UPDATE (8 June 2013): Billabong International Ltd is now on the verge of collapse, with its share price plummeting to 20c (Australian) after the board unexpectedly lifted its trading suspension this week. Parties interested in taking over the company are frustrated with the board’s reluctance to strike a deal. More in The Australian Business.
Billabong International Ltd, the 40-year-old Australian-listed surf and active wear brand owner has experienced a torrid two or three years. Started by surf legend Gordon Merchant in 1973, Billabong embarked on its initial public offering (IPO) in Australia in 2000. Now the race is on to save Billabong.
After its listing Billabong quickly bought trendy sunnies brand Von Zipper in early 2001. Moving into the then-burgeoning skateboarding apparel market, the Element business was also acquired that year. Later, in 2004, the Kustom footwear business was added, among other brand and retail purchases. The Billabong company was becoming a large conglomerate of many different brands with significant exposure to owned retail outlets.
Things were going well.
But after another significant buying spree leading up to 2010, that resulted in Billabong paying top dollar with borrowed money for a range of brands and retailers including RVCA, Nixon, DaKine, Swell and in 2007 Tigerlily and wetsuit maker Xcel, amongst other brands, cash started drying up. The worldwide recessionary economy didn’t help.
The sharks started circling what looked liked an old and ailing surf entity. Offers for the listed company were coming in during early 2012, but founder Merchant wanted a much higher price than purchasers were prepared to pay. An offer from TPG of $3.30 (Australian) was rejected in February 2012. Then the suitors began disappearing, evidently after examining the company’s books.
Lately Billabong International Ltd has steered perilously close to collapse. According to a Bloomberg post on 9 May 2013, “Billabong’s market value has declined 67 percent since Feb. 17, 2012”. (The company’s shares were suspended in early May.)
Now, a week ago, Billabong announced the sale of its Canadian retail business. The West 49 chain was also purchased in 2010 for $99million (Canadian).
Many commentators have opined that the ultimate reason for Billabong’s imminent destruction is a combination of over-ambitious purchases of brands and retail outlets with borrowed money, coupled with a decline in the trendiness and fashionability of the Billabong brand itself. Focus on the core was lost in a relentless pursuit of bolt-on acquisitions.
(As an aside, download a PDF copy of a Billabong turnaround strategy here.)

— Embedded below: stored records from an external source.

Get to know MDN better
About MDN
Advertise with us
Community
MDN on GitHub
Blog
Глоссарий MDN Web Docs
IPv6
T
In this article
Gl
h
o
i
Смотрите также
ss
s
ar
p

Can a takeover save Billabong?
Durbanite Paul Naude, a highly regarded surf apparel brand expert, former pro surfer and co-founder (with Durban surf scene legend Mike Larmont and Doug MacDonald) of ZigZag surfing magazine, has been in protracted negotiations to buy Billabong International Ltd in a complicated structure, with the backing of US funders Sycamore Partners.
Naude was head of Billabong’s operations in America, but stepped down as a director of the company to pursue the takeover bid.
The price suitors are prepared to pay for the company has been steadily dropping, with the Naude group now probably only willing to pay 60c (Australian) or less per share. Rumours are also circulating that a no-cash offer, with a capital injection into the business instead, is a real possibility.
In short, even the possible takeover of Billabong is a bit of a mess.
But assuming Naude and Sycamore are successful in gaining control of the company, can this team save Billabong? I think so, but they are going to need a marketing overhaul of significant proportions to save Billabong.
Save Billabong with brand content
To my mind one of the important marketing trends over the last two years that have been missed by the company, pre-occupied with trying to save Billabong with restructuring and readying it for sale, is the rise of digital brand content. But driving brand value with own brand content, especially for a group exposed to youth culture, can save Billabong.
Billabong doesn’t look as if it understands what’s currently happening in marketing communication. Its presence on new micro-video sharing social network Vine, for instance, is haphazard at best and invisible at worst.
It’s probably not something Billabong is unaware of, but the company has not overtly been creating and sharing quality brand content. Certainly not when compared to brand content leader Red Bull Media House. Even following the excellent example set by Burberry in combining style and retail with brand content and commerce on mobile, can’t hurt.
To save Billabong, the brand’s managers can consider using brand content marketing to reinvigorate the core brand. They could follow the following five steps to start:
- Concentrate brand content efforts only on the core Billabong brand and show what makes it special through entertaining board-based action content
- Start slowly, with one core content product focused on a clear positioning essence
- Build out own digital brand content platforms to share this one content offering, especially for mobile consumption
- Use less advertising and more discoverable content
- Don’t be afraid to push boundaries
In this way marketing innovation of a brand content nature can save Billabong.